Yet such nonsensical arguments as those offered by Hawking highlight why we are so desperately in need of sound philosophical thought, far better than any apologia for philosophical study could. Take the following example in the Professor’s own words: ‘Because there is a law such as gravity, the Universe can and will create itself from nothing. Spontaneous creation is the reason there is something rather than nothing, why the Universe exists, why we exist’. The observant reader may have thought the present writer guilty of a typing error when he read the assertion that ‘the Universe will create itself from nothing’, but those are Hawking’s very words. This is, of course, simply a stream of words which signifies nothing. Precisely because there is nothing, as the esteemed Professor points out, there is no ‘it’ to create itself. For something to create itself, whether from nothing or from pre-existing matter, is a meaningless juxtaposition of words, because it holds that something can exist prior to its own existence in order to cause itself to come into existence. Moreover, how could there be such a thing as the law of gravity, when there was nothing?

Exercise directions:
Answer these questions about the passage on Hawking:
(a) Which law does Hawking name as the reason the Universe can create itself from nothing?
(b) What error might the observant reader have thought the writer guilty of?
(c) According to the writer, why is there no "it" to create itself?

The data:
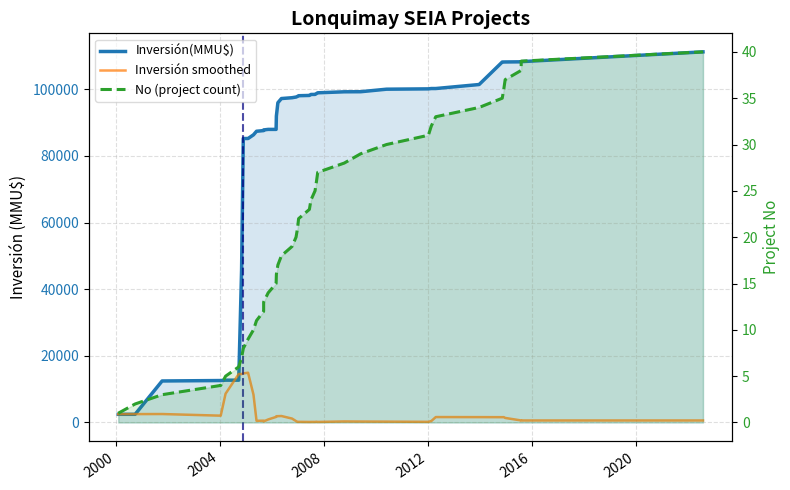

How many lines are shown in the chart?

3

Output for this exercise:
(a) Gravity.
(b) A typing error.
(c) Because there is nothing.